WHAT IS EXPECTED: Pick up the text on plastic gutter guards after its final sentence and continue it in the same style.

TEXT BLOCK:

A gutter guard is a gutter guard, right? That's what most homeowners think when they see the white plastic guard sections stacked up at the big-box store, sold in three or four foot pieces for a few dollars apiece. They clip them on themselves over a weekend, pick up a good deal from the neighbor down the street, or accept them as a freebie from a low-bid contractor. Either way, they figure the problem is solved.
Two summers later, we get the call. The gutters are overflowing worse than they did with no guards at all, water is staining the siding, and the homeowner can't figure out what changed.
Here's what we find when we get there.

What Plastic Gutter Guards Look Like After Two NC Summers
Alamance County summers aren't gentle on plastic. South-facing eaves in Burlington, Graham, and Mebane sit in direct sun for eight to ten hours a day, and the metal gutter underneath holds and amplifies the heat. The plastic sitting on top cooks.
After two seasons of that, the color fades from black to a chalky gray. Panels warp and lift off the gutter lip. The edges go brittle. We can usually snap a two-year-old plastic panel in half by hand without much effort. That's the condition of the piece of the system that's supposed to keep debris out of your gutters for the next fifteen or twenty years.
The damage isn't even. South and west-facing eaves go first because they take the most sun. North-facing runs on the same house can still look almost new while the front of the house is failing. Most homeowners never notice until they're up on a ladder for an unrelated reason.

How Plastic Guards Trap More Debris Than They Block
This is the part most homeowners don't expect.
A working gutter guard sheds debris. Leaves blow off in the wind. Pine needles slide off. Water passes through to the gutter. A flat plastic screen does the opposite. The holes are small enough to catch pine needles, oak catkins, and maple helicopter seeds, but the surface is flat and rough enough to hold them.
Once a debris mat forms, it doesn't blow off in the next storm. It gets wet, gets heavier, and stays put. The next rain hits the mat instead of the gutter. Water runs across the top of the guard, over the front lip, and down your siding. From the ground it looks like the gutter is overflowing. The gutter is actually bone dry.
The fine stuff that does make it through, shingle grit, pollen, small seeds, piles up inside the gutter where you can't reach it without taking the guard off first. So you end up with debris in two places: matted on top and packed underneath. Open gutters at least let you clean them.
A lot of the plastic panels we see also have hole patterns wide enough that seeds, twigs, and shingle granules drop straight through. Once that mix gets wet and stays wet, it starts composting in place. We've pulled guards off homes around Alamance County and found a layer of black, decomposed soil at the bottom of the gutter, with maple seedlings and weeds sprouting through the holes in the panel by spring. A gutter that's been ignored long enough turns into a planter, and the plastic guard on top is part of how it got there.

What Happens When Water Cannot Get Through Your Gutters
Once water starts spilling over the front of the gutter instead of through it, the damage chain starts, and it doesn't stop on its own.

DATA SEGMENT:
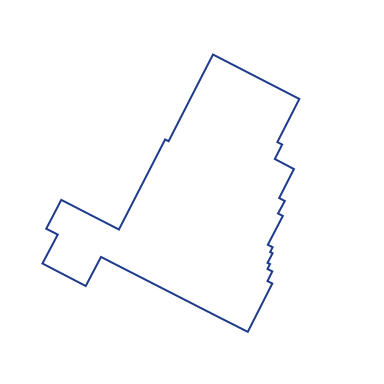 the district of Golden Valley, Montana, United States of America, rotated 27°
{"feature_id": "52423323B93637300431775", "entity_name": "Golden Valley", "entity_type": "district", "adm_level": 2, "iso_a3": "USA", "parent_name": "United States of America", "parent_adm1": "Montana", "projection": "albers", "projection_center": [-109.079, 46.398], "detail": "fine", "context": "isolated", "style": "outline", "palette": "blue", "viewbox_px": 384, "rotation_deg": 27, "n_neighbors": 0, "source": "geoboundaries", "source_scale": "gbopen_adm2", "svg_char_len": 554}
<svg xmlns="http://www.w3.org/2000/svg" viewBox="0 0 384 384"><g transform="rotate(27 192 192)"><path d="M267.6,291.4L305.2,291.3L305.1,237.1L299.7,237.1L299.6,226.3L294.2,226.3L294.2,220.8L291.5,220.9L291.6,210.0L288.9,210.0L288.9,204.6L283.5,204.6L283.8,172.1L278.4,172.1L278.8,157.9L272.4,157.8L272.4,125.3L250.8,125.0L250.8,108.8L245.4,108.8L245.4,60.4L148.3,60.0L148.2,81.6L148.1,157.4L144.2,157.4L143.9,258.6L79.1,258.4L78.8,290.9L91.7,290.9L91.2,323.6L140.0,324.0L140.4,291.2L267.6,291.4Z" fill="none" stroke="#1e3a8a" stroke-width="2"/></g></svg>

REPLY TO THE EXERCISE:
Water hits the fascia board behind the gutter. Wood fascia stays wet, paint peels, and rot sets in. Once the fascia is soft, the gutter spikes or hangers lose their grip, and the gutter starts to sag and pull away from the house. We covered this in detail in our post on fascia rot, and plastic guards are one of the more common causes we see.
Below the fascia, water sheets down the siding and pools at the foundation. In Alamance County, where summer thunderstorms can drop rain at inches per hour, one season of overflow puts a lot of water against the foundation that should have gone out a downspout. We see basement seepage, mulch washouts, and erosion right next to the house.
By the time we're called out to look at a guard problem, we're often quoting fascia replacement and repair work alongside the guard removal.
Why Snap-In Plastic Guards Pop Out of Your Gutters
Most plastic guards don't fasten down to anything. They snap onto the front lip of the gutter and either tuck loosely under the shingle edge or sit on top. Either way, they're held in place by friction and gravity, and that's not enough.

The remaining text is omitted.